- [Task]: Please show every line from the entries that carries the word "receive".

- [Extracted material]:
-.-.-
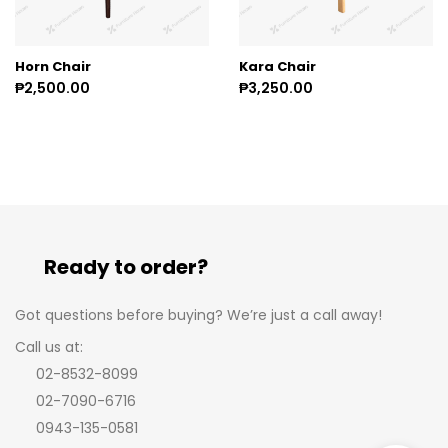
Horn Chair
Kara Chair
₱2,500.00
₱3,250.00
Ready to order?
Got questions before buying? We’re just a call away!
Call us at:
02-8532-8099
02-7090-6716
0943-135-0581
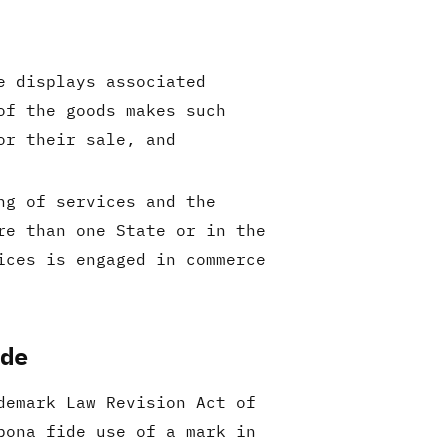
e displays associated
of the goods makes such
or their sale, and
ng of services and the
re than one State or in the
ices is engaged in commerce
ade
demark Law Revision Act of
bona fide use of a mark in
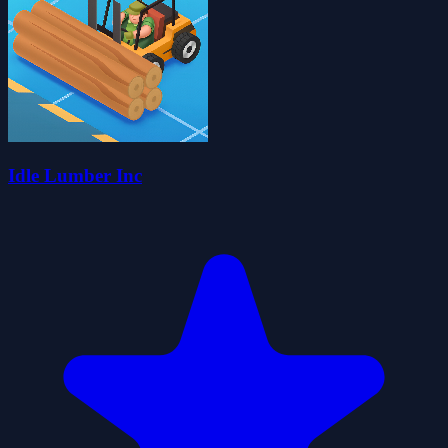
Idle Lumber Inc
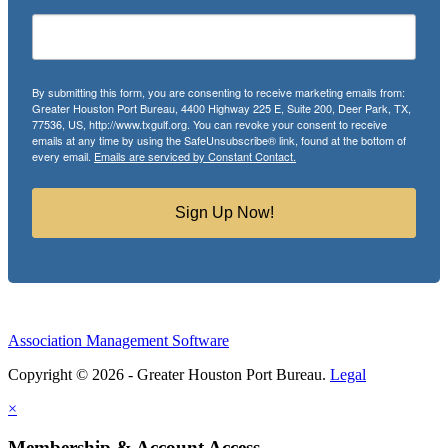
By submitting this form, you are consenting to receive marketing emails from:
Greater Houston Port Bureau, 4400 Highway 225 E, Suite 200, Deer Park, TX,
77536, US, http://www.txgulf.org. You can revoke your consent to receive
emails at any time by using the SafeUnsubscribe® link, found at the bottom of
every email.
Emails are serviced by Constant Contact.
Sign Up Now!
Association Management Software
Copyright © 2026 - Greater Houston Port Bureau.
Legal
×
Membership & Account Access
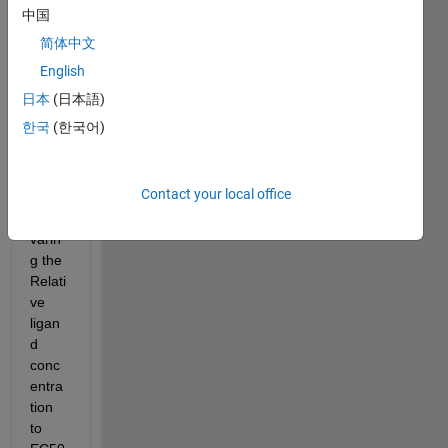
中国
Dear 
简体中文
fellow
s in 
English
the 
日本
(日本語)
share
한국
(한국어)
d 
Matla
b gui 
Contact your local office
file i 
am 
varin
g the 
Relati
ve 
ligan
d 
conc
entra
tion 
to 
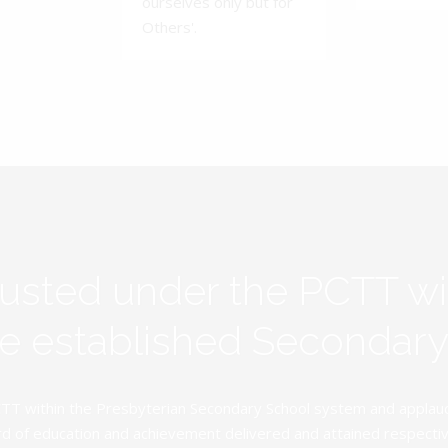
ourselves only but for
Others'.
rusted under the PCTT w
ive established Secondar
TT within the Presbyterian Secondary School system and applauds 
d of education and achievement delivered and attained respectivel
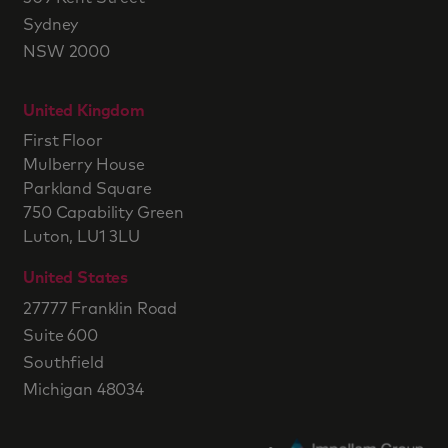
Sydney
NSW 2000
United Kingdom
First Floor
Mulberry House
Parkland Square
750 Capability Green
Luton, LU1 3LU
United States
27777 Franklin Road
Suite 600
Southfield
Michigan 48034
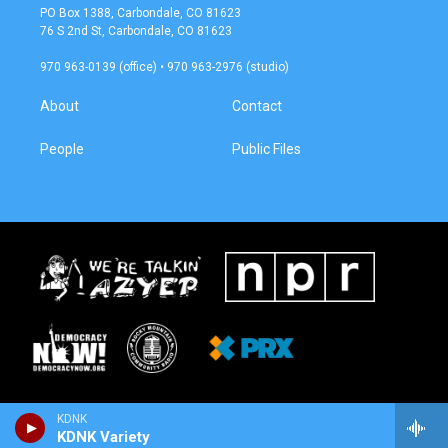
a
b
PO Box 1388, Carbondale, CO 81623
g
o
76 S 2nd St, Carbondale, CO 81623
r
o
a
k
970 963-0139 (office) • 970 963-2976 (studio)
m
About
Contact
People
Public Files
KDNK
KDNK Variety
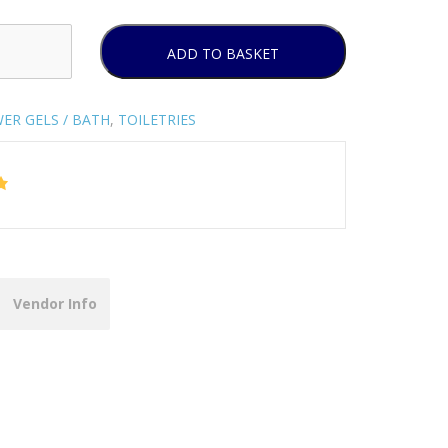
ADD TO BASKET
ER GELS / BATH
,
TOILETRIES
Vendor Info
-.-.-
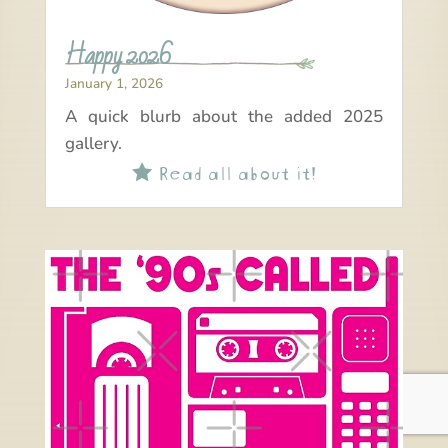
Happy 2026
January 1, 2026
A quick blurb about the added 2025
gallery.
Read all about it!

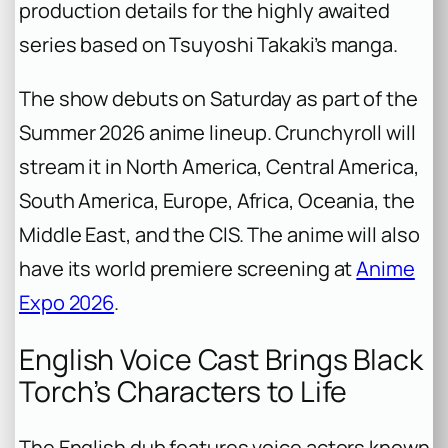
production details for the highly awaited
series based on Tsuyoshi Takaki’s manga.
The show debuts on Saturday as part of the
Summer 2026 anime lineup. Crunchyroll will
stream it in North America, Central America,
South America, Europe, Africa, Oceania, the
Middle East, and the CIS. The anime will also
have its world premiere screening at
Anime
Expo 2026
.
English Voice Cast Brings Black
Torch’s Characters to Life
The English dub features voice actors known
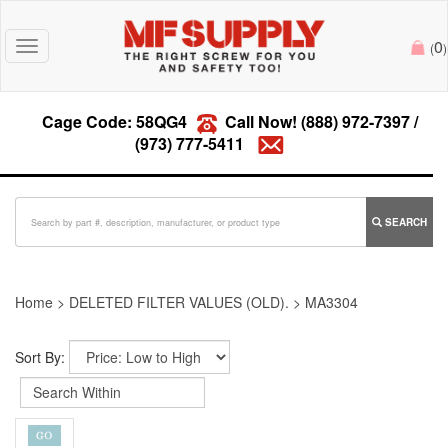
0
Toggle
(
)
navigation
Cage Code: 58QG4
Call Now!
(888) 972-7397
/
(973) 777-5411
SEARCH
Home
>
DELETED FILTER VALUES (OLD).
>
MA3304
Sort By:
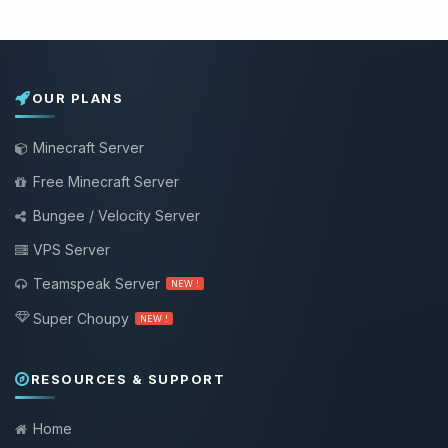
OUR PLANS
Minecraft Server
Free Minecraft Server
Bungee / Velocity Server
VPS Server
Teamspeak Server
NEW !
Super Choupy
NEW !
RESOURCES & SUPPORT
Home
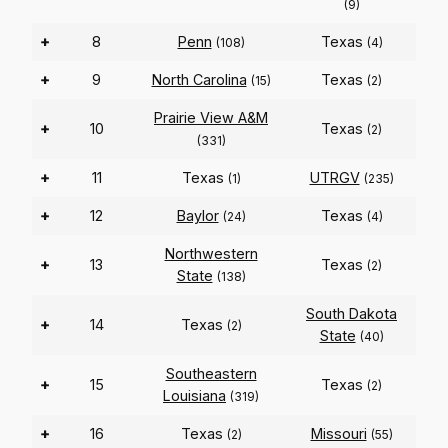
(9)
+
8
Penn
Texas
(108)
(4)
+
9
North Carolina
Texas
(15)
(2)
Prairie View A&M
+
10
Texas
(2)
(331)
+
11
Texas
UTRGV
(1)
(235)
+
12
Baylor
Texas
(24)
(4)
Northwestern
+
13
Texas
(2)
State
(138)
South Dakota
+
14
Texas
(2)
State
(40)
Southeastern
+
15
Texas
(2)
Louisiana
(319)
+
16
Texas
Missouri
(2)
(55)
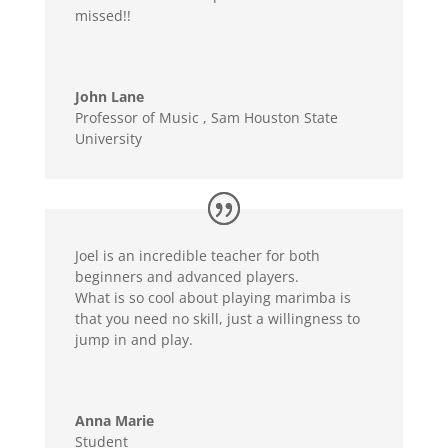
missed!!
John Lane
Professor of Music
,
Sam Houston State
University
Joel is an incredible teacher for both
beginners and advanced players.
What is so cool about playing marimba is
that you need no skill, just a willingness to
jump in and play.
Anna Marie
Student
-.-.-
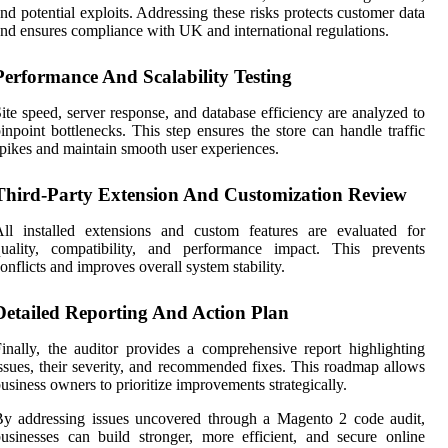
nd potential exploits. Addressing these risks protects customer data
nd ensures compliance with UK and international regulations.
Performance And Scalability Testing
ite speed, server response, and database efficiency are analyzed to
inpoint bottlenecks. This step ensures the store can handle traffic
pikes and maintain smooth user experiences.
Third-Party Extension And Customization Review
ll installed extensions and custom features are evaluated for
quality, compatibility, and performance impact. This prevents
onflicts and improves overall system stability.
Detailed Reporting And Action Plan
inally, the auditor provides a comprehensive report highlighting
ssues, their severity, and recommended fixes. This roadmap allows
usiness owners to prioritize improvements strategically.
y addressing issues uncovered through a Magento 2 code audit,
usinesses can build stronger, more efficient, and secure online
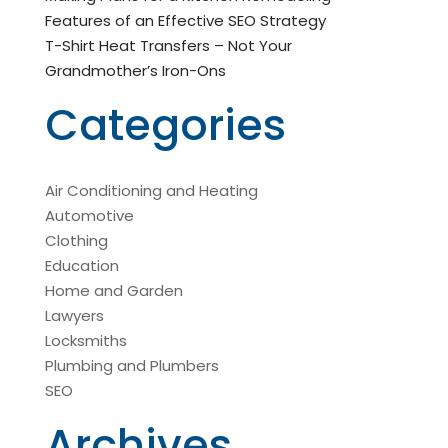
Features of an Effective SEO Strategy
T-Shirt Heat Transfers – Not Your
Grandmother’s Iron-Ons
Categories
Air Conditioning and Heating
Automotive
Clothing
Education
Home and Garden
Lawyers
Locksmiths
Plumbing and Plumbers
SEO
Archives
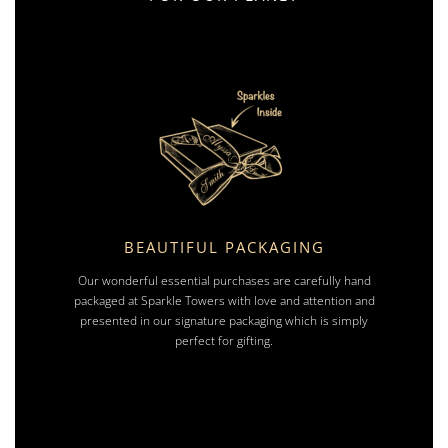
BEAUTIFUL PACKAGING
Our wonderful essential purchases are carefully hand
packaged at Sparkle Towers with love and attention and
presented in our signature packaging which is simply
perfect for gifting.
-.-.-
- [Written response]:
By submitting this form, you are consenting to receive marketing emails from:
77536, US, http://www.txgulf.org. You can revoke your consent to receive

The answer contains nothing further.